Abraham and Sarah aren’t the only ones who have their names changed in the Bible. Jacob, whose name means supplanter (i.e., one who take the place of someone else), has his name changed by God to Israel, which means “one who struggles with God.” Jesus named people or, perhaps, gave nicknames to people. He changed Simon to Peter (or small stone, pebble, petros). Jesus says, “And I tell you that you are Cephas (Peter) (Petros), and on this rock (petra) I will build my church, and the gates of Hades will not overcome it.” James and John were called by Jesus, the Sons of Thunder or perhaps translated better as thunderstruck or awestruck brothers.

Our world needs changes. We need a feminine deity, a trans God, a Black God, an undocumented God, a God who is a victim of gun violence, a God who continually disrupts and subverts systems of domination, who identifies with the suffering and struggling because she is intimately in the struggle with those who suffer.

David Bowie sings: “And these children that you spit on, As they try to change their worlds, Are immune to your consultations, They’re quite aware of what they’re going through… Ch-ch-ch-changes Turn and face the strange.”
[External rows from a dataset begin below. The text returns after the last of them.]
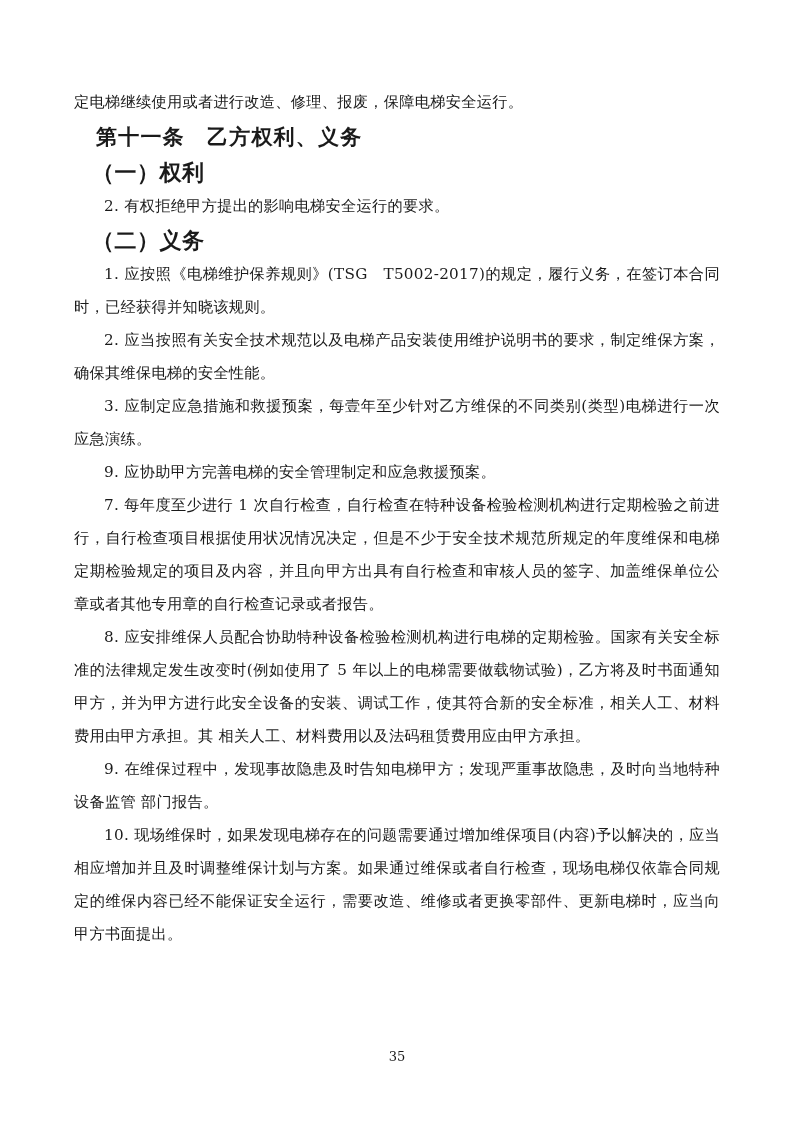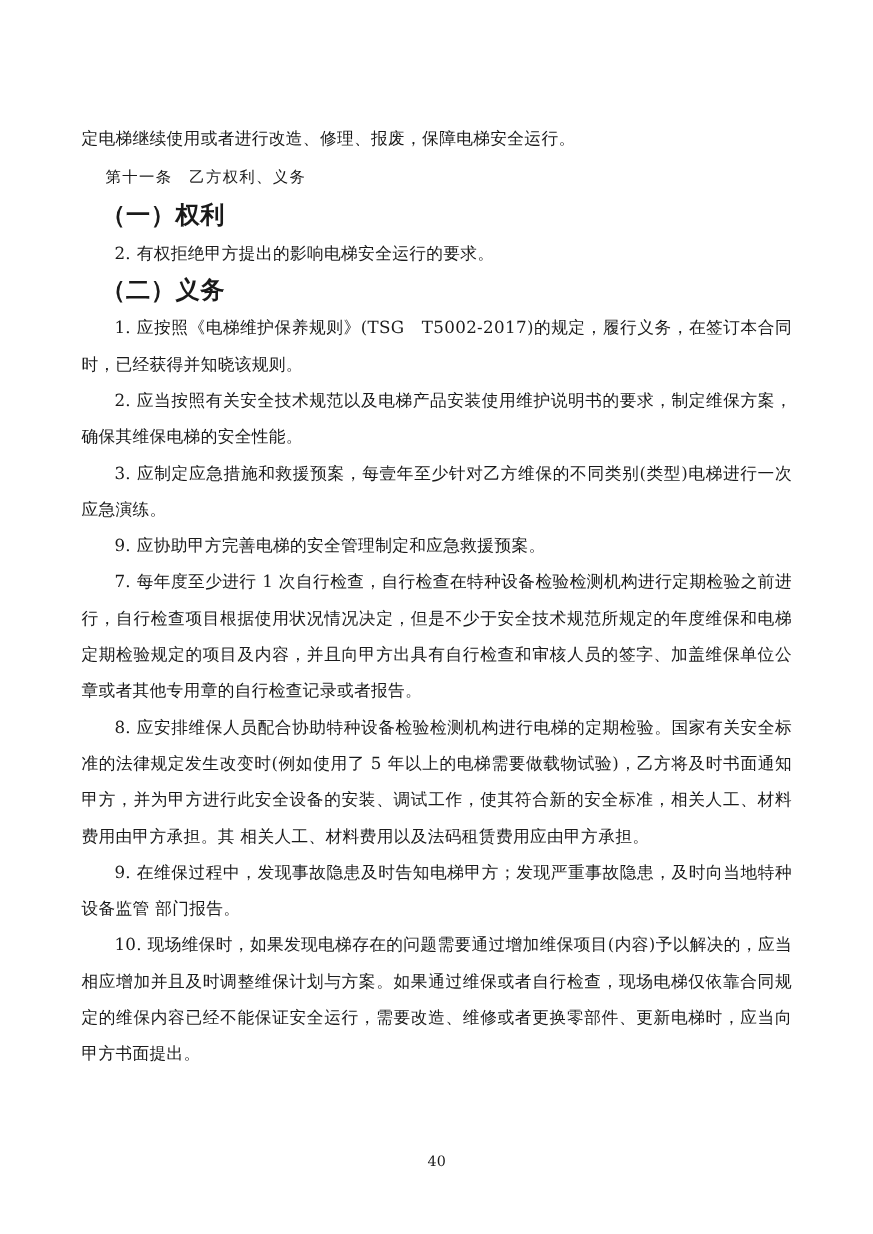--- a/index.html
+++ b/index.html
@@ -6,41 +6,41 @@
     margin: 0;
     padding: 0;
     background: #e8e8e8;
   }
   .page {
     width: 794px;
     height: 1122px;
     background: #ffffff;
     position: relative;
     box-sizing: border-box;
-    padding: 110px 74px 40px 74px;
+    padding: 86px 74px 40px 74px;
     font-family: "DejaVu Serif", "Liberation Serif", serif;
     color: #1a1a1a;
     overflow: hidden;
   }
   .body-text {
     font-size: 15.2px;
     line-height: 33px;
     letter-spacing: 0.3px;
     text-align: justify;
     text-justify: inter-ideograph;
   }
   .para {
     margin: 0;
     padding: 0;
   }
   .indent-0 { text-indent: 0; }
   .indent-2 { text-indent: 30px; }
   .heading {
-    font-weight: normal;
-    font-size: 14px;
+    font-weight: bold;
+    font-size: 21px;
     line-height: 36px;
     letter-spacing: 1.2px;
     text-indent: 22px;
   }
   .subheading {
     font-weight: bold;
     font-size: 22px;
     line-height: 35px;
     text-indent: 18px;
     letter-spacing: 0.5px;
@@ -77,15 +77,15 @@
     <p class="para indent-2">2. 应当按照有关安全技术规范以及电梯产品安装使用维护说明书的要求，制定维保方案，确保其维保电梯的安全性能。</p>
     <p class="para indent-2">3. 应制定应急措施和救援预案，每壹年至少针对乙方维保的不同类别(类型)电梯进行一次应急演练。</p>
     <p class="para indent-2">9. 应协助甲方完善电梯的安全管理制定和应急救援预案。</p>
     <p class="para indent-2">7. 每年度至少进行 1 次自行检查，自行检查在特种设备检验检测机构进行定期检验之前进行，自行检查项目根据使用状况情况决定，但是不少于安全技术规范所规定的年度维保和电梯定期检验规定的项目及内容，并且向甲方出具有自行检查和审核人员的签字、加盖维保单位公章或者其他专用章的自行检查记录或者报告。</p>
     <p class="para indent-2">8. 应安排维保人员配合协助特种设备检验检测机构进行电梯的定期检验。国家有关安全标准的法律规定发生改变时(例如使用了 5 年以上的电梯需要做载物试验)，乙方将及时书面通知甲方，并为甲方进行此安全设备的安装、调试工作，使其符合新的安全标准，相关人工、材料费用由甲方承担。其 相关人工、材料费用以及法码租赁费用应由甲方承担。</p>
     <p class="para indent-2">9. 在维保过程中，发现事故隐患及时告知电梯甲方；发现严重事故隐患，及时向当地特种设备监管 部门报告。</p>
     <p class="para indent-2">10. 现场维保时，如果发现电梯存在的问题需要通过增加维保项目(内容)予以解决的，应当相应增加并且及时调整维保计划与方案。如果通过维保或者自行检查，现场电梯仅依靠合同规定的维保内容已经不能保证安全运行，需要改造、维修或者更换零部件、更新电梯时，应当向甲方书面提出。</p>
 
   </div>
 
-  <div class="footer-num">40</div>
+  <div class="footer-num">35</div>
 
 </div>
 
 </body></html>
Paul writes to the Romans: “For the promise that he would inherit the world did not come to Abraham or to his descendants through the law but through the righteousness of faith… Therefore his faith ‘was reckoned to him as righteousness.’” Paul’s letter reminds us that it is by faith that we are saved. It’s not our laws or even our moral codes. But it’s our faith and our trust in God – really it is our trust in the power of Love and that trust that Love is in each of us – that will transform this world.